Tuesday, October 29, 2013

Artist of My Soul

     I'm an artist. Not a very good one, but it has been a big part of my life. When I am focused on where the next brush stroke goes, or how to mix red and blue to get that perfect shade of purple, then I'm not thinking about how afraid I am that my daughter has been called back for an ultrasound of her breast.
    Painting is my escape from the world. Yet when I'm depressed I have a hard time painting. I guess that I'm so closed up that the creative juices can't flow. I've been painting quite a bit lately, which is a good sign of my mental state.
    I received a gift, a "God Thing", when we moved into this house. An accomplished artist who lives down the street stopped by to ask if she could take pictures of my sheep so she could paint them. When she found out that I was an artist, she invited me to a painting group of 7 or 8 ladies who meet at her house every other Thursday to paint. That has become such a blessing to me.
    As I'm writing this, I'm looking out my window at the vibrant leaves of red, orange and gold that are gracing the trees in our area this autumn. I'm amazed at the artistry of God. His colors take my breath away.
    We all have a share of God's creativity because He lives in us. Let's unleash it. For you it may be painting, or writing. Maybe it's decorating a house or an office. Maybe it's the creative way you raise your children; maybe it's dressing them. Maybe it's dressing you.
    Whatever it is, let it out. Be guided by the creativity God gave you. Use it to glorify Him.
"Whatever is good and perfect comes down to us from God our Father, who created all the lights in the heavens," James 1:17. NLT

Tuesday, October 22, 2013

Patience

    I wrote last time about the two pygmy goats we bought. Going to a new place so traumatized them that they still won't get close to my husband or me. My daughter and two little granddaughters visited last weekend. My daughter is an animal lover extraordinaire. She spent a couple of hours sitting close to them. With upmost patience she sang songs to them and offered them food and they started coming up to her.

== Data entries ==
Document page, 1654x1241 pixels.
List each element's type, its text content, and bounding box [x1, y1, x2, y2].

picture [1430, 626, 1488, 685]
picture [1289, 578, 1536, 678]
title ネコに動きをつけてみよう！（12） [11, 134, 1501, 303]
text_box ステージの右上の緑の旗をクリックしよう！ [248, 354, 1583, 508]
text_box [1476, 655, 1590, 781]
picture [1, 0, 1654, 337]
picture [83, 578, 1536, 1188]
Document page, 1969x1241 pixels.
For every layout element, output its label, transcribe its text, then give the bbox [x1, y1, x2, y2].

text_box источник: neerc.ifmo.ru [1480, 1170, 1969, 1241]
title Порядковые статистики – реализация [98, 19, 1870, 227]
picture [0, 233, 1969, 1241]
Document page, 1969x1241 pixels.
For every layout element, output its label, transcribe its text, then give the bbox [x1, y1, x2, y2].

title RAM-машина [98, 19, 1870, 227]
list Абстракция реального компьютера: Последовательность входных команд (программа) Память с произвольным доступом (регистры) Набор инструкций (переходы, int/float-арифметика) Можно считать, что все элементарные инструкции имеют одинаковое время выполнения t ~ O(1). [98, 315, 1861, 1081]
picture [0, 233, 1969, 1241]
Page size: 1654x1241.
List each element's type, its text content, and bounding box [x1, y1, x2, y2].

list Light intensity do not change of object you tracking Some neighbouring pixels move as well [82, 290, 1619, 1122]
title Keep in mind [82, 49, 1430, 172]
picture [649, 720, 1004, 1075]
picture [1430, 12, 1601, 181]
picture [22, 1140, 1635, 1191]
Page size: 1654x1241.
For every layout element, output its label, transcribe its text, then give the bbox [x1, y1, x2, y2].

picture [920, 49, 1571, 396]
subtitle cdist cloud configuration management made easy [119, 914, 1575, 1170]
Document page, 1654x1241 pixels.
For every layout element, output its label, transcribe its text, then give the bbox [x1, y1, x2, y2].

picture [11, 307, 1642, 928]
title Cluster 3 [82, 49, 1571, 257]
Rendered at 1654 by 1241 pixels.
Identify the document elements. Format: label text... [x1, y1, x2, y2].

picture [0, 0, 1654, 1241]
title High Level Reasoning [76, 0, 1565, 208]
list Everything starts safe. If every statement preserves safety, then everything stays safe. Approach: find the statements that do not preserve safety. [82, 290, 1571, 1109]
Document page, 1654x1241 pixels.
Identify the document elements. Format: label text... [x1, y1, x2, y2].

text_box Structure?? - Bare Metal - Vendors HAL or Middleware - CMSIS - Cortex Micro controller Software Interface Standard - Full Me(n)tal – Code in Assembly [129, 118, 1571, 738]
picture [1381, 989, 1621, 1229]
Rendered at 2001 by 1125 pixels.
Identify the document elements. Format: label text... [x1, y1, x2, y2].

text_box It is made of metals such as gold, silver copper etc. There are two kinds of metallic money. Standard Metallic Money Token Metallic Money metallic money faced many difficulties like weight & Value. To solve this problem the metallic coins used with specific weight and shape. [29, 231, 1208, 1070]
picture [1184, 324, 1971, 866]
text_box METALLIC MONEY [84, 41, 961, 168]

== Directions for this task ==
According to the blog text, how often does the painting group meet? Answer from the blog text alone.

== Completed task ==
Every other Thursday.